This section is from the book "Modern Banking; Commercial And Credit Paper", by Frederick Silver. Also available from Amazon: Modern banking; Commercial and credit paper.
Any Federal Reserve bank may discount notes, drafts, and bills of exchange upon the indorsement of any of its member banks, which shall be deemed a waiver of demand, notice and protest by such bank as to its own indorsement exclusively.
Opinions Of Counsel And Rulings
In Connection With Indorsement of Member Banks
A simple written indorsement will be regarded as satisfactory and as coming within the terms of the law.
Effect of not bearing "without recourse." - If a note is otherwise eligible for rediscount, the fact that it bears a "without recourse" indorsement of a non-member bank will not affect its eligibility.
Rediscount For Non-Member Bank In Connection With Promissory Notes
General Statutory Provisions
No member bank shall act as the medium or agent of a non-member bank in applying for or receiving discounts from a Federal Reserve bank except by permission of the Federal Reserve Board.
Opinions Of Counsel And Rulings
Relating to Rediscount of Promissory Notes for Non-Member Banks
It would be necessary in each case for the officers of the Federal Reserve bank to determine whether or not the proceeds of such discounts are to be used for the purpose of making a loan to a non-member bank. If the money thus borrowed is to be relent to a non-member hank, rediscount should not be accepted without the permission of the Federal Reserve Board. If, on the other hand, a member hank had in good faith acquired from a non-member bank by rediscount, notes which are eligible under the regulations of the Board for rediscount with a Federal Reserve bank, and such notes were held as part of the assets of the member bank, there would seem to be no objection to the Federal Reserve bank accepting such rediscounts, provided the officers are satisfied that the member bank did not extend accommodation to the non-member bank with a view of rediscounting notes so acquired with the Federal Reserve bank.

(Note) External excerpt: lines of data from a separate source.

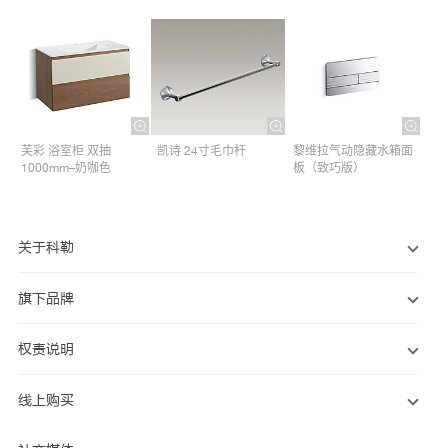
芙彩 浴室柜 双抽
凯诗 24寸毛巾杆​
黎维拉气动隐藏水箱面
1000mm–奶咖色
板（致巧版）
关于科勒
旗下品牌
权责说明
线上购买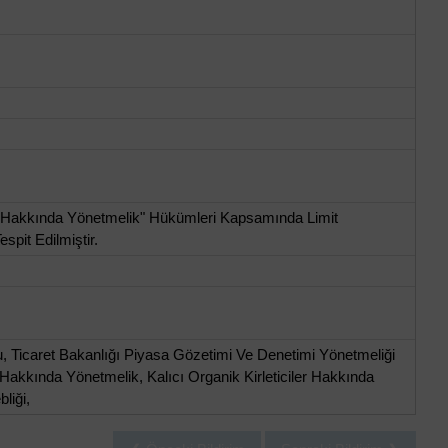
sı Hakkında Yönetmelik" Hükümleri Kapsamında Limit
spit Edilmiştir.
, Ticaret Bakanlığı Piyasa Gözetimi Ve Denetimi Yönetmeliği
 Hakkında Yönetmelik, Kalıcı Organik Kirleticiler Hakkında
liği,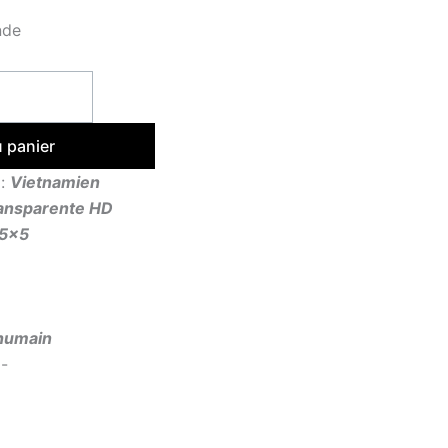
nde
u panier
x:
Vietnamien
ansparente HD
5×5
humain
x-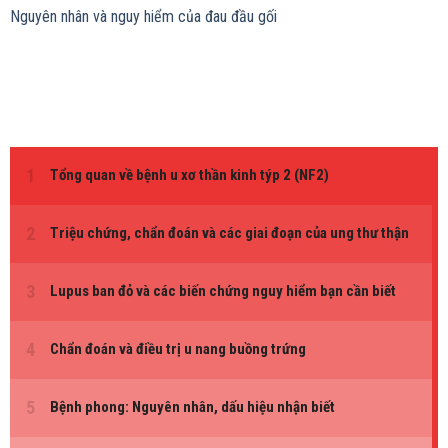
Nguyên nhân và nguy hiểm của đau đầu gối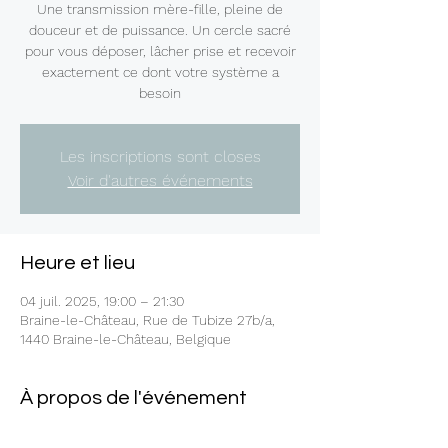
Une transmission mère-fille, pleine de
douceur et de puissance. Un cercle sacré
pour vous déposer, lâcher prise et recevoir
exactement ce dont votre système a
besoin
Les inscriptions sont closes
Voir d'autres événements
Heure et lieu
04 juil. 2025, 19:00 – 21:30
Braine-le-Château, Rue de Tubize 27b/a,
1440 Braine-le-Château, Belgique
À propos de l'événement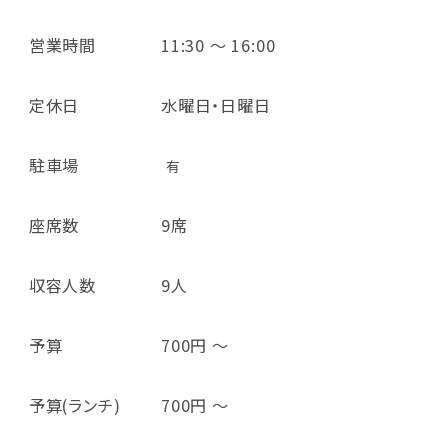
営業時間
11:30 ～ 16:00
定休日
水曜日・日曜日
駐車場
有
座席数
9席
収容人数
9人
予算
700円 ～
予算(ランチ)
700円 ～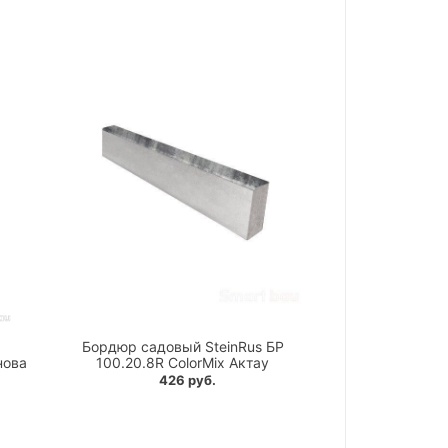
Бордюр садовый SteinRus БР
нова
100.20.8R ColorMix Актау
426 руб.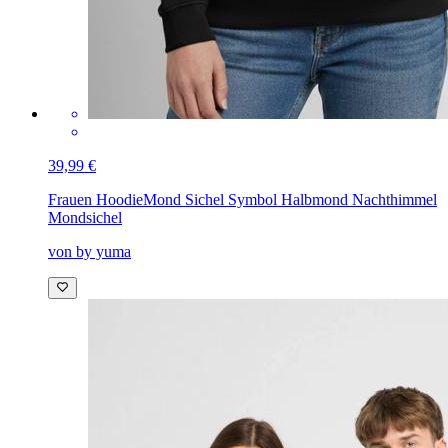
39,99 €
Frauen Hoodie
Mond Sichel Symbol Halbmond Nachthimmel
Mondsichel
von by yuma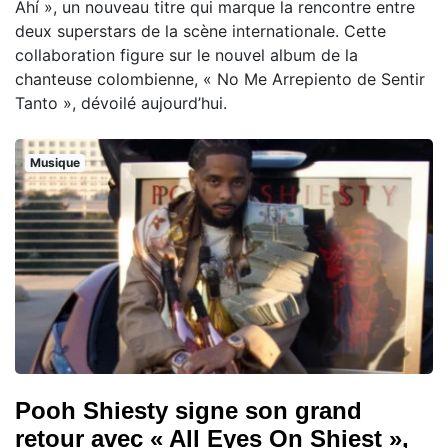
Ahí », un nouveau titre qui marque la rencontre entre
deux superstars de la scène internationale. Cette
collaboration figure sur le nouvel album de la
chanteuse colombienne, « No Me Arrepiento de Sentir
Tanto », dévoilé aujourd’hui.
Musique
Pooh Shiesty signe son grand
retour avec « All Eyes On Shiest »,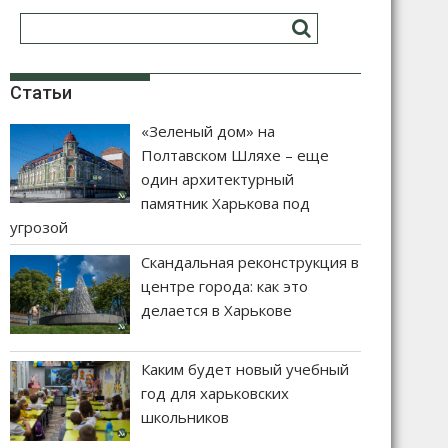
Статьи
«Зеленый дом» на
Полтавском Шляхе – еще
один архитектурный
памятник Харькова под
угрозой
Скандальная реконструкция в
центре города: как это
делается в Харькове
Каким будет новый учебный
год для харьковских
школьников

This is one of the cases which must be left very largely to the judgment and discretion of the officers of the Federal Reserve bank, and the determination must be reached by them on the facts of the case.
The limitations on the rediscount of paper bearing the signature or indorsement of any one borrower should not be held to refer to the indorsement of a non-member bank on paper rediscounted with a member bank. It is true that in such case the non-member bank is contingently liable if the paper is not paid at maturity, but the Board is inclined to the view that this language refers to paper bearing the signature or indorsement of borrowers or customers of the member banks and not to the indorsement of other banks. A non-member bank could not, of course, obtain indirect accommodations from the Federal Reserve bank through the medium or agency of a member bank except with the permission of the Federal Reserve Board. But, if a member bank had acquired eligible paper in due course by rediscount from a non-member bank, the member bank should hardly be precluded from rediscounting this paper with the Federal Reserve bank because it bears the indorsement of the non-member bank.